Leito a publié une critique de L'oeil de Carafa par Luther Blisset
L'œil de Carafa
5 étoiles
Je ne lis quasiment pas d'ouvrages d'histoire, mais je suis en revanche hyper réceptif aux romans historiques, surtout quand on sent qu'un énorme travail de recherche se cache derrière, tout en développant une vraie trame (ça reste un roman), voire un discours critique en toile de fond. Quand c'est bien fait, toutes ces couches s'empilent et on lit sur plusieurs niveaux : sollicité par la narration, accroché par la curiosité sur une époque ou des personnages, en permanence en train de créer des ponts avec le présent ou d'autres périodes...
C'est donc le cas ici et ça a été pour moi un véritable plaisir de découvrir toute cette Allemagne du XVIe où, déjà, surgissaient des idées de redistribution du pouvoir et de la propriété, sous couvert de controverses théologiques.
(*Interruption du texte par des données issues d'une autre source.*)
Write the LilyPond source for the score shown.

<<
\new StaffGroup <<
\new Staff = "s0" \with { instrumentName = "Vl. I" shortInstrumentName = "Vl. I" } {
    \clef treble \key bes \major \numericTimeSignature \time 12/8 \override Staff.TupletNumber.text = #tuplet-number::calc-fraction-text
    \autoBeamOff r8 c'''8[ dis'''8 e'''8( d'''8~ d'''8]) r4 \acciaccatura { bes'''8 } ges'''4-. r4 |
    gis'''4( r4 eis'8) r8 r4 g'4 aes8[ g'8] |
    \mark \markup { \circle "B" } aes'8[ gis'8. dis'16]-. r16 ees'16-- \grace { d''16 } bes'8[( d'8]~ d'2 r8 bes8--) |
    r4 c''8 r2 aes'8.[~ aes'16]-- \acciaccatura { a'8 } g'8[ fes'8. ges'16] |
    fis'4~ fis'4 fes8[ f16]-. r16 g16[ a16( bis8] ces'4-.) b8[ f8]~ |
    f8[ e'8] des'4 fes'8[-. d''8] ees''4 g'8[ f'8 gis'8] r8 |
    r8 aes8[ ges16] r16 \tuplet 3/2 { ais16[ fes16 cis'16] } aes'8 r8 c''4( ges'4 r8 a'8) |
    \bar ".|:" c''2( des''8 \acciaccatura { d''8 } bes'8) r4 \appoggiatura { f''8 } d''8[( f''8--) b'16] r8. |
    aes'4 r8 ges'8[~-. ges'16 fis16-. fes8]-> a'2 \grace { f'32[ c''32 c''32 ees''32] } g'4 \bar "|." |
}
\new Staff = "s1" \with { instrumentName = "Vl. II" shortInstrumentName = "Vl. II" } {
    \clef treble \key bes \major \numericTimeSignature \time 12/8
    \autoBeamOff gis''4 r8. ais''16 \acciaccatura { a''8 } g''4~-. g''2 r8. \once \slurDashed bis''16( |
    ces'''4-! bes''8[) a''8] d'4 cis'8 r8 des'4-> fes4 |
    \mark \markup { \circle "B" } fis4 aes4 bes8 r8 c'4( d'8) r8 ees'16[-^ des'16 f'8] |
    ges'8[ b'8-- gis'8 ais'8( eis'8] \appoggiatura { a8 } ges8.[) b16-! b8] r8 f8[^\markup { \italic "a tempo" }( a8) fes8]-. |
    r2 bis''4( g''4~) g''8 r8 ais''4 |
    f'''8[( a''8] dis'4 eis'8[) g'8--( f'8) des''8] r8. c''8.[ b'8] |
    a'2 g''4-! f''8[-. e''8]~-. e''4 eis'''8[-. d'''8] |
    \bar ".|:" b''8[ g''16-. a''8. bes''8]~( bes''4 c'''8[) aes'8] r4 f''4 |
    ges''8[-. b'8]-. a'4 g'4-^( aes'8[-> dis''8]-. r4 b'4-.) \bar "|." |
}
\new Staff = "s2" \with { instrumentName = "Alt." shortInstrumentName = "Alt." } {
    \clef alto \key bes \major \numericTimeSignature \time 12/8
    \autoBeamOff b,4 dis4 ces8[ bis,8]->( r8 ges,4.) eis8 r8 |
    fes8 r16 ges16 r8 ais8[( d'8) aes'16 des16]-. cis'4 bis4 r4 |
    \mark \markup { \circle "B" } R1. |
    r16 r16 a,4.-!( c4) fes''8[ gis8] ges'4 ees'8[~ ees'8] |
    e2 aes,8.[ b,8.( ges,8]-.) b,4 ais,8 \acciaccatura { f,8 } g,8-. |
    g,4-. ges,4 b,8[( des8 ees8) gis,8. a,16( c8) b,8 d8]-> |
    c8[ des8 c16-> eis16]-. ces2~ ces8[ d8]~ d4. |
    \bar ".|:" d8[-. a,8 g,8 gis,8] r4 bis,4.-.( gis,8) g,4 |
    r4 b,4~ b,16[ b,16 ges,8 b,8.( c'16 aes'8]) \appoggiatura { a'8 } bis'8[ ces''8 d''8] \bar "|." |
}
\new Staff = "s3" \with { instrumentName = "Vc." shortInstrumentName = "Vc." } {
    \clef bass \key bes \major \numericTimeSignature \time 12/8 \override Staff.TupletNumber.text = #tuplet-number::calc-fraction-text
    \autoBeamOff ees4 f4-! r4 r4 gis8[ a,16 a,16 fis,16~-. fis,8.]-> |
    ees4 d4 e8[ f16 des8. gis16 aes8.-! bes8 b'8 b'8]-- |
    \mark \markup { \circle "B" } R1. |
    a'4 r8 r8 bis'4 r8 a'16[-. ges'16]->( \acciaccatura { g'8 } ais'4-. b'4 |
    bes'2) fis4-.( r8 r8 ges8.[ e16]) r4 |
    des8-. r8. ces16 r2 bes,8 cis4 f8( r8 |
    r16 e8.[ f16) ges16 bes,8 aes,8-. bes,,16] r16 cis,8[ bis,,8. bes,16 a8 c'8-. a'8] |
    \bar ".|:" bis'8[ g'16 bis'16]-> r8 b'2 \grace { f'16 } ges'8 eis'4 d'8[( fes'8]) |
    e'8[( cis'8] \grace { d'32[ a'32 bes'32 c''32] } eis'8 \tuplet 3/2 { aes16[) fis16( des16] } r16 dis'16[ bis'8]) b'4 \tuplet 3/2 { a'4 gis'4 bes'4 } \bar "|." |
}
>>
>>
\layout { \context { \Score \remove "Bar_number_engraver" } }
Martin Luther traduit la Bible en allemand pour rendre la parole de Dieu accessible au peuple et dénonce les indulgences (payer pour se laver de ses péchés), mais si ce dernier se rangera vite derrière les princes et échappera au courroux de l'église catholique romaine, un fil a été tiré et d'autres (Thomas Müntzer notamment) entendent bien aller au bout de cette voie et apporter une lecture plus universaliste de la parole du Christ, jusqu'à en conclure qu'il faut retirer leurs terres aux seigneurs et les rendre à ceux qui les cultivent.
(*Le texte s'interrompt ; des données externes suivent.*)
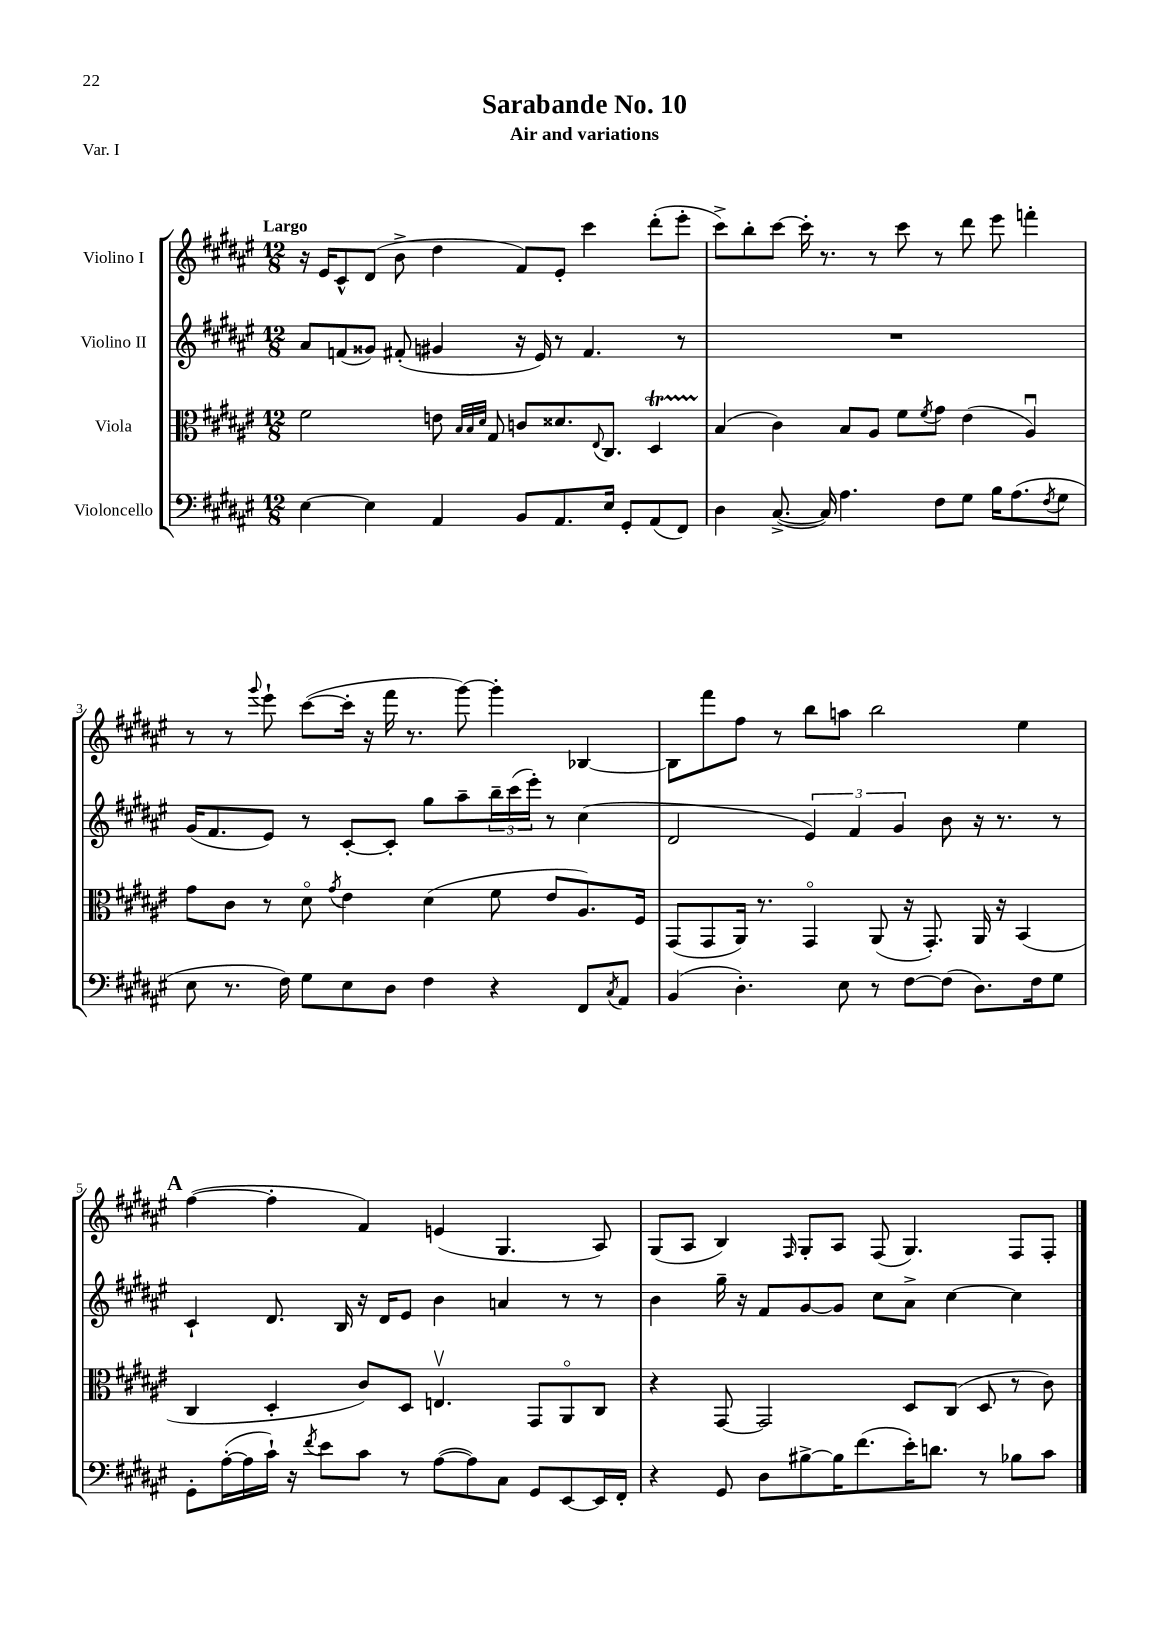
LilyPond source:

C'est grâce à un personnage fictif et son nemesis que les auteurs connectent différents événements successifs pour mieux les mettre en relation, comprendre ce qui les lie mais aussi, et tristement, comment chacune de ces tentatives s'écroule, soit face àun ennemi trop puissant, soit en pourrissant de l'intérieur. C'est une démonstration supplémentaire qu'une idéologie forte et porteuse de sens pourra mobiliser un peuple (on parle des armées paysannes, partant se battre avec leurs outils contre des mercenaires au service des princes, de paysans ayant pris le contrôle d'une ville entière pour y créer leur propre royaume avec leurs propres lois), mais qu'elle finira toujours par être récupérée cyniquement pour des luttes de pouvoir qui ont d'autres plans en tête (le prince Frédéric qui souhaite surtout se défaire de l'emprise du Pape).
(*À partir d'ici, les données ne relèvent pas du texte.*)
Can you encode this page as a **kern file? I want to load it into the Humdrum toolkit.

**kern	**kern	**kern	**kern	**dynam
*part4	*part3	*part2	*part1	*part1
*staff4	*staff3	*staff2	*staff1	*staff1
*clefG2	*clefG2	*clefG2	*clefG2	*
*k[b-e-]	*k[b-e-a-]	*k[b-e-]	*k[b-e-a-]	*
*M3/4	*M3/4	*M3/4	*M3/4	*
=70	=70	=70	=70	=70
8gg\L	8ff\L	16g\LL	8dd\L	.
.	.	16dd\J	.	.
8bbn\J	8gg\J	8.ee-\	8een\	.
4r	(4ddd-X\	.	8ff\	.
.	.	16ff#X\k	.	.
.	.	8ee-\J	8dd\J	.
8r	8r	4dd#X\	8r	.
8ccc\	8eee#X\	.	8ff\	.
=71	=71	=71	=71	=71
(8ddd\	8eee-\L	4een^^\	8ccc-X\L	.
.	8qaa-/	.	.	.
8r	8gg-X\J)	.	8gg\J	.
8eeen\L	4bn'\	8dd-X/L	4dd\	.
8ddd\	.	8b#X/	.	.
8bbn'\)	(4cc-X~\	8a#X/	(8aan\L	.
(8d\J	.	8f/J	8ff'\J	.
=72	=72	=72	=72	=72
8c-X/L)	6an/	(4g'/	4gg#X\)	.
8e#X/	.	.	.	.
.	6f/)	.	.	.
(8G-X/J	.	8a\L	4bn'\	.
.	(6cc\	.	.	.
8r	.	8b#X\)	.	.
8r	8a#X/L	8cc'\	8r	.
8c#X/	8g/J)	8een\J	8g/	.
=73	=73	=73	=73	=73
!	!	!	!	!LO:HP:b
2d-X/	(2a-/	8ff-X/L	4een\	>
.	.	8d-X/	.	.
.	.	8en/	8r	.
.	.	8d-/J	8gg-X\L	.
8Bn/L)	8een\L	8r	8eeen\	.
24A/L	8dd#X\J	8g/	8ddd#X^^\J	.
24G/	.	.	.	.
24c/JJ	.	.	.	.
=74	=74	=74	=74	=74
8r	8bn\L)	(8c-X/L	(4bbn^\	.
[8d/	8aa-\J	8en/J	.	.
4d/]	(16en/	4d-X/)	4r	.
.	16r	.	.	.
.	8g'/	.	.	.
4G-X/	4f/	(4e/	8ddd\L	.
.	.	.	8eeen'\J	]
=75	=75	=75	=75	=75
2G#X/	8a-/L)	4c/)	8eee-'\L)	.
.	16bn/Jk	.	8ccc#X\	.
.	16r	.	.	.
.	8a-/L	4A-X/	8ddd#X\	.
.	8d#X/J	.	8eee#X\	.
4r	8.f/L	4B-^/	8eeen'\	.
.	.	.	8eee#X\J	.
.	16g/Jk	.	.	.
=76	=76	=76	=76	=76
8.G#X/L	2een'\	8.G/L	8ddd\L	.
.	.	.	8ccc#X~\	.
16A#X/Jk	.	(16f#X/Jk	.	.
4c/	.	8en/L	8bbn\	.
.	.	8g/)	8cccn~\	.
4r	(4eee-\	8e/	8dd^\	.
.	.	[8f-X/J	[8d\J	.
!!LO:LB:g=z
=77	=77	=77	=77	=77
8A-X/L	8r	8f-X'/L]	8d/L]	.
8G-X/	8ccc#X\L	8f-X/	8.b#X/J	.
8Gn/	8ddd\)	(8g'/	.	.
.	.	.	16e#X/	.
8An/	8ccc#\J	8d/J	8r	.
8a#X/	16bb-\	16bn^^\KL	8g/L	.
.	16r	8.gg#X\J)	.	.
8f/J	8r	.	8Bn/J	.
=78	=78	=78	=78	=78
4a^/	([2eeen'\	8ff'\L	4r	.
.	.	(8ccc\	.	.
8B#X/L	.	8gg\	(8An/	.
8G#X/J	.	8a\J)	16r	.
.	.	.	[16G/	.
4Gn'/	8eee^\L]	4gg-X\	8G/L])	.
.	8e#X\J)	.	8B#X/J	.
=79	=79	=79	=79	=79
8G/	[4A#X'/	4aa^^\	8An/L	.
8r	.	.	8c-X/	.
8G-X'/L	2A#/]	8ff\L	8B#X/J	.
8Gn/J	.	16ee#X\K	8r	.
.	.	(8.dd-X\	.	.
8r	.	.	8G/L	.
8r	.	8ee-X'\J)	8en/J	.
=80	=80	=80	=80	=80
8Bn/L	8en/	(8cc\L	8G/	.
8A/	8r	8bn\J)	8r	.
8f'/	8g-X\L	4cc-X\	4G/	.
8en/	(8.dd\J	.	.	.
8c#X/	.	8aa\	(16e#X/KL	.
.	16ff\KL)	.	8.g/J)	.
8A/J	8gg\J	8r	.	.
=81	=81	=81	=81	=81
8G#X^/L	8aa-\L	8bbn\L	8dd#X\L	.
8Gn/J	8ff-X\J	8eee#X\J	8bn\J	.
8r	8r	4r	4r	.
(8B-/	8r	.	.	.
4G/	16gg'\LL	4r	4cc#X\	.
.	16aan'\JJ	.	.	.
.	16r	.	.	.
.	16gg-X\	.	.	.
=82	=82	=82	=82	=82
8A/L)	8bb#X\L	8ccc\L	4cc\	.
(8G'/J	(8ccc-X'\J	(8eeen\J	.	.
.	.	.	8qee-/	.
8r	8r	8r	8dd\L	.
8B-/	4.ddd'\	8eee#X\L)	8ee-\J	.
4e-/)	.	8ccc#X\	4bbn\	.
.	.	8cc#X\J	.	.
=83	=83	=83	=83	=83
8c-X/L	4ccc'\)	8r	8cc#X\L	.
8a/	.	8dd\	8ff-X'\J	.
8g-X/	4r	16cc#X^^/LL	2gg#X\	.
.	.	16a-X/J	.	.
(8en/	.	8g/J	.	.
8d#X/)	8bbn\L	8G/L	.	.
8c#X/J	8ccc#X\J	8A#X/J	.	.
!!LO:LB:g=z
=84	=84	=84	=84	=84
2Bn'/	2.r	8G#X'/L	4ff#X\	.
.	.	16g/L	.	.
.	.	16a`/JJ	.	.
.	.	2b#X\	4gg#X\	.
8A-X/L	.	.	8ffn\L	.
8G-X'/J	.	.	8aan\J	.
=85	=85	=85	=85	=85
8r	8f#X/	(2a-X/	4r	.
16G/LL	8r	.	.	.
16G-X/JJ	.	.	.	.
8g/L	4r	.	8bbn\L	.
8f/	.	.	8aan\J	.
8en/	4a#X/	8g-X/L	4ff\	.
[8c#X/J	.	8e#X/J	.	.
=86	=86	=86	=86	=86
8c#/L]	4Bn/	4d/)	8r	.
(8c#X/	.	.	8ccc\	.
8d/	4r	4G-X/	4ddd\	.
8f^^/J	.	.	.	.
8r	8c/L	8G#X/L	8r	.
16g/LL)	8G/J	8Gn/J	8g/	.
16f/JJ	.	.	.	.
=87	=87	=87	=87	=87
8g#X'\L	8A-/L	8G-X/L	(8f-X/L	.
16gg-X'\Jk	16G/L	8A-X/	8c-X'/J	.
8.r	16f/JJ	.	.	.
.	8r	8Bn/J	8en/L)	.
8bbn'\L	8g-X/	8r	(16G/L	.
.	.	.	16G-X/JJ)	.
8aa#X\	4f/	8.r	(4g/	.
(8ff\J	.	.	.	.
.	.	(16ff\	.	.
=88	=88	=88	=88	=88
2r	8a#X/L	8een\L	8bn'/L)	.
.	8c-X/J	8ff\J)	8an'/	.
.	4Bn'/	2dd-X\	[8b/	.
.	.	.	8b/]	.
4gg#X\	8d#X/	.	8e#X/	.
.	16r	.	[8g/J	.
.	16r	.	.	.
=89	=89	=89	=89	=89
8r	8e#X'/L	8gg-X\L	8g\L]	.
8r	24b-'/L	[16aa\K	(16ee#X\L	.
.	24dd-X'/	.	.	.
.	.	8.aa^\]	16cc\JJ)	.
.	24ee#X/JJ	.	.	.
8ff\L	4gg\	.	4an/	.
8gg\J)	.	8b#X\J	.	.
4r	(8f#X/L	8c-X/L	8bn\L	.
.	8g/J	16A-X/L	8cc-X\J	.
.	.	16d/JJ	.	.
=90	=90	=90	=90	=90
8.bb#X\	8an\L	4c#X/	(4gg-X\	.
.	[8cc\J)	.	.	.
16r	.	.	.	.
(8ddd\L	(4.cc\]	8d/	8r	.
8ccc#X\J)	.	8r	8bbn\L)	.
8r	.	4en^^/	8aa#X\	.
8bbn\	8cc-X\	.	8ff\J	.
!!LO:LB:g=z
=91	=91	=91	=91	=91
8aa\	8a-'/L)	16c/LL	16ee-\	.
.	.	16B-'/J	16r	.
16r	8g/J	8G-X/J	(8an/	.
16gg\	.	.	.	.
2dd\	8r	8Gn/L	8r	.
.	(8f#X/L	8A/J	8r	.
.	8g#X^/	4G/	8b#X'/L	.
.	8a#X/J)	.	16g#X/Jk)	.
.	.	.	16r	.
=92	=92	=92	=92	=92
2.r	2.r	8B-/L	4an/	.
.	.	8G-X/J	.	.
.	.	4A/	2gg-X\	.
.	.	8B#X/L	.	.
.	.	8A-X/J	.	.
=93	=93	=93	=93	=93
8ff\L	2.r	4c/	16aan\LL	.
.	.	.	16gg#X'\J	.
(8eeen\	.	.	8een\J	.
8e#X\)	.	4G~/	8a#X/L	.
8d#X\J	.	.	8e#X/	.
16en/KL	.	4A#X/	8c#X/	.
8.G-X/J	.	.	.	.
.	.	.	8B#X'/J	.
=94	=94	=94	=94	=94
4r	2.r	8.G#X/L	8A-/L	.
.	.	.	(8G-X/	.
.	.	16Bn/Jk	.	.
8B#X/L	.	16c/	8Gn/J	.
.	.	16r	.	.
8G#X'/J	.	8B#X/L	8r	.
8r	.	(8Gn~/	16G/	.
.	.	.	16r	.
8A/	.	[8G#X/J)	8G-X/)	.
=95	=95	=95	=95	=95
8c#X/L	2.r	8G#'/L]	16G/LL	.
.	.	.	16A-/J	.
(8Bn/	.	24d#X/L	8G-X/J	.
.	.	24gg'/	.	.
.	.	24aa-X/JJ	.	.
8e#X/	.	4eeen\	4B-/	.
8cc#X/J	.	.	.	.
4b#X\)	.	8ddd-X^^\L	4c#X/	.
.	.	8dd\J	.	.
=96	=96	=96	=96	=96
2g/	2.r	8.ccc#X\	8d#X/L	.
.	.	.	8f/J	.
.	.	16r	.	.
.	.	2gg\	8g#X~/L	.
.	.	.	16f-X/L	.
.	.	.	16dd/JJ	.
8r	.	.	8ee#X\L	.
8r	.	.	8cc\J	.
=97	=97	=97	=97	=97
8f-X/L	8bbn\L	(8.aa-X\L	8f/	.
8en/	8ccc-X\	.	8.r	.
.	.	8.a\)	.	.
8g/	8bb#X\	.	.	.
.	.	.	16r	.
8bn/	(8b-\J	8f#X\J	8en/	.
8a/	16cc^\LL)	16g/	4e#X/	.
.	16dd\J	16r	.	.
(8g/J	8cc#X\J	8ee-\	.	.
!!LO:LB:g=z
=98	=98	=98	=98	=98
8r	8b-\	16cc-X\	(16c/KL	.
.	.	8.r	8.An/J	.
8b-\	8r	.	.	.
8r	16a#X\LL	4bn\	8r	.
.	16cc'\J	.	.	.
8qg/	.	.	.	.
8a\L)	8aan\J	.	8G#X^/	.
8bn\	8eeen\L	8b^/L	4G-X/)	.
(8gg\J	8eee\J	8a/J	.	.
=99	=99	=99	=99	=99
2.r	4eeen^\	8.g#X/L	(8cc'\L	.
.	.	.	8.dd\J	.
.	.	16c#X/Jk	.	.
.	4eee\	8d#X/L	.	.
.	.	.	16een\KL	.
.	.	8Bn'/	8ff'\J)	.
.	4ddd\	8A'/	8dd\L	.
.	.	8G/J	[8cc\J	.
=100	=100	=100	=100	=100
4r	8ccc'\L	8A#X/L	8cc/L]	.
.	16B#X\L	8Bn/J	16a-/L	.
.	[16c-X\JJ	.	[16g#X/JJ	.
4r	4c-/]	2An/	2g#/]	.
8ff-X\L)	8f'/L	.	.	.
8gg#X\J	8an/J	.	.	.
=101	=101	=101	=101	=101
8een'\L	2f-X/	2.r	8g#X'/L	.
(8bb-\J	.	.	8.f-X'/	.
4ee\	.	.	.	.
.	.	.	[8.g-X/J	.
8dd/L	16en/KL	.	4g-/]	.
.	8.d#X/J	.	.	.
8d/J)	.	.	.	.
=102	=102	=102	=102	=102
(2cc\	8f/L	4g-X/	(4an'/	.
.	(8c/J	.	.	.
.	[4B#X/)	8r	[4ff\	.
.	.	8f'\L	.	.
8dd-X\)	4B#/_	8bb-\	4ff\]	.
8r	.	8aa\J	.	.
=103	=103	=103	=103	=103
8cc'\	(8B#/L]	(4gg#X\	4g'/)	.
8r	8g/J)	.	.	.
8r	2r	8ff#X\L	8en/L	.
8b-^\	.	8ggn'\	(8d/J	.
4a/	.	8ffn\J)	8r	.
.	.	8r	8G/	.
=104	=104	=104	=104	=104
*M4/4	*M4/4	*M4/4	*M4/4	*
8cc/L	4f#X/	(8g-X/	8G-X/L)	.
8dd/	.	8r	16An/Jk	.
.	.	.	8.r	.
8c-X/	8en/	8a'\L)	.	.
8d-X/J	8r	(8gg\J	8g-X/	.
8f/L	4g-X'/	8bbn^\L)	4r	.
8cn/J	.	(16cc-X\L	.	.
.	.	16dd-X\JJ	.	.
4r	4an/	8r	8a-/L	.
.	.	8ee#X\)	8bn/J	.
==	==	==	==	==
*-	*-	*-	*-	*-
On peut parfois trouver un peu tiré par les cheveux le parcours de notre personnage, mais c'est un moindre mal pour nous emmener là où tout se passe, même si l'issue de toutes ces étincelles de révolution (et de proto-communisme ?) est rarement joyeuse. D'autant plus que le texte est fluide et le tout se lit relativement vite malgré le nombre de pages.